● INSTRUCTION:
Word for word, transcribe the data below from the line with "contribuindo com a" to the line with "Procurando adesivos para", keeping both of those lines.

Excerpts from a dataset:
● ● ●
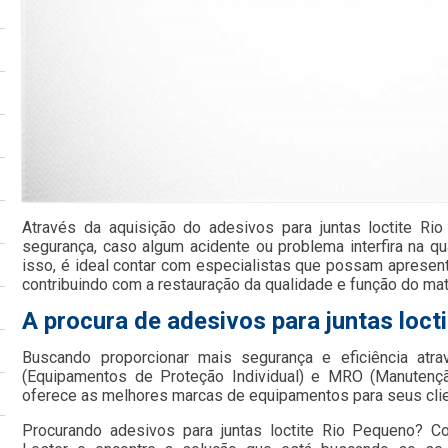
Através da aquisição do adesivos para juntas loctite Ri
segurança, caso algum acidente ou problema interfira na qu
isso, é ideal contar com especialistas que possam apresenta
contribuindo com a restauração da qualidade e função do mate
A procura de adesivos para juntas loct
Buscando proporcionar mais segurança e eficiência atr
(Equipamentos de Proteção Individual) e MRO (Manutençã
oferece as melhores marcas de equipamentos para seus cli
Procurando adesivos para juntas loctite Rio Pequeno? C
● ● ●
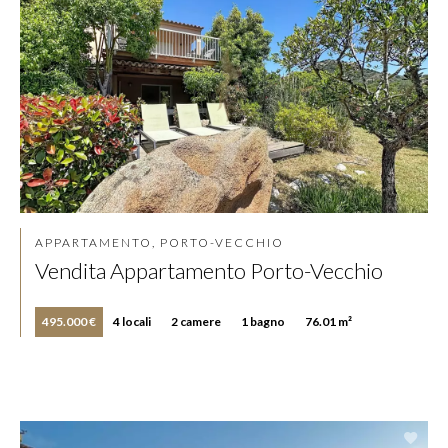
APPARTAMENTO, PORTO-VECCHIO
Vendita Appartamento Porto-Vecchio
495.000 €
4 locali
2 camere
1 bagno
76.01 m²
● ● ●
● WRITTEN ANSWER:
contribuindo com a restauração da qualidade e função do mate
A procura de adesivos para juntas loct
Buscando proporcionar mais segurança e eficiência atr
(Equipamentos de Proteção Individual) e MRO (Manutençã
oferece as melhores marcas de equipamentos para seus cli
Procurando adesivos para juntas loctite Rio Pequeno? C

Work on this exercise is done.